### WORK INSTRUCTION
Exactly as written, repeat all of the records below.

### INPUT MATERIAL
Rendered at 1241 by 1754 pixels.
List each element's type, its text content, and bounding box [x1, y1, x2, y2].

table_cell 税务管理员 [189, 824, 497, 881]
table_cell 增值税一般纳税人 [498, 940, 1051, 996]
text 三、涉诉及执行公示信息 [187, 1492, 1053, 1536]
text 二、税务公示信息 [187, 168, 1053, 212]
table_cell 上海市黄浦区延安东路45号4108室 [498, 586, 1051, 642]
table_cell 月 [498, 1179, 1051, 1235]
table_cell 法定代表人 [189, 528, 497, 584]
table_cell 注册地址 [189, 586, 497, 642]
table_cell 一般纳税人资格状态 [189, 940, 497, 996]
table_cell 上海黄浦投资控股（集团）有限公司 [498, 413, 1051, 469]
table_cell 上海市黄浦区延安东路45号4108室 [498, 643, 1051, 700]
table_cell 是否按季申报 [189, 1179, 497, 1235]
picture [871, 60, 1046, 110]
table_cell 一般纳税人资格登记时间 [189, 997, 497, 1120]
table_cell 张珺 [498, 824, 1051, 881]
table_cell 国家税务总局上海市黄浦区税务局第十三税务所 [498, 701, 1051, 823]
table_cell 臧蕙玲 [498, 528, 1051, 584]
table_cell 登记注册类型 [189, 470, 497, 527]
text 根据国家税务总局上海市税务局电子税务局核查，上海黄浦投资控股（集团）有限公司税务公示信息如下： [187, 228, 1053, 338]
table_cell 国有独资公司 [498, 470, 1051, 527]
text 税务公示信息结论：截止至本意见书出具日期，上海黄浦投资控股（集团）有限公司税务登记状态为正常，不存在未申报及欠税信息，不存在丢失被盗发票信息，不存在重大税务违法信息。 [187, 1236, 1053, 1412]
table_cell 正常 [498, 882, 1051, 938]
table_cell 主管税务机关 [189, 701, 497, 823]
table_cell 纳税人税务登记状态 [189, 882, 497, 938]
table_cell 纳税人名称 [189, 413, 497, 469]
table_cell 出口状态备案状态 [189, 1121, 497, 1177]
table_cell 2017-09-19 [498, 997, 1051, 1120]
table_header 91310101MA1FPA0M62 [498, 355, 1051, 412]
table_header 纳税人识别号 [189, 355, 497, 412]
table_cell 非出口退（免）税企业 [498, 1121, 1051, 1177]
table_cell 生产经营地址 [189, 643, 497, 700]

### SOLUTION
Rendered at 1241 by 1754 pixels.
List each element's type, its text content, and bounding box [x1, y1, x2, y2].

table_cell 税务管理员 [189, 824, 497, 881]
table_cell 增值税一般纳税人 [498, 940, 1051, 996]
text 三、涉诉及执行公示信息 [187, 1492, 1053, 1536]
text 二、税务公示信息 [187, 168, 1053, 212]
table_cell 上海市黄浦区延安东路45号4108室 [498, 586, 1051, 642]
table_cell 月 [498, 1179, 1051, 1235]
table_cell 法定代表人 [189, 528, 497, 584]
table_cell 注册地址 [189, 586, 497, 642]
table_cell 一般纳税人资格状态 [189, 940, 497, 996]
table_cell 上海黄浦投资控股（集团）有限公司 [498, 413, 1051, 469]
table_cell 上海市黄浦区延安东路45号4108室 [498, 643, 1051, 700]
table_cell 是否按季申报 [189, 1179, 497, 1235]
picture [871, 60, 1046, 110]
table_cell 一般纳税人资格登记时间 [189, 997, 497, 1120]
table_cell 张珺 [498, 824, 1051, 881]
table_cell 国家税务总局上海市黄浦区税务局第十三税务所 [498, 701, 1051, 823]
table_cell 臧蕙玲 [498, 528, 1051, 584]
table_cell 登记注册类型 [189, 470, 497, 527]
text 根据国家税务总局上海市税务局电子税务局核查，上海黄浦投资控股（集团）有限公司税务公示信息如下： [187, 228, 1053, 338]
table_cell 国有独资公司 [498, 470, 1051, 527]
text 税务公示信息结论：截止至本意见书出具日期，上海黄浦投资控股（集团）有限公司税务登记状态为正常，不存在未申报及欠税信息，不存在丢失被盗发票信息，不存在重大税务违法信息。 [187, 1236, 1053, 1412]
table_cell 正常 [498, 882, 1051, 938]
table_cell 主管税务机关 [189, 701, 497, 823]
table_cell 纳税人税务登记状态 [189, 882, 497, 938]
table_cell 纳税人名称 [189, 413, 497, 469]
table_cell 出口状态备案状态 [189, 1121, 497, 1177]
table_cell 2017-09-19 [498, 997, 1051, 1120]
table_header 91310101MA1FPA0M62 [498, 355, 1051, 412]
table_header 纳税人识别号 [189, 355, 497, 412]
table_cell 非出口退（免）税企业 [498, 1121, 1051, 1177]
table_cell 生产经营地址 [189, 643, 497, 700]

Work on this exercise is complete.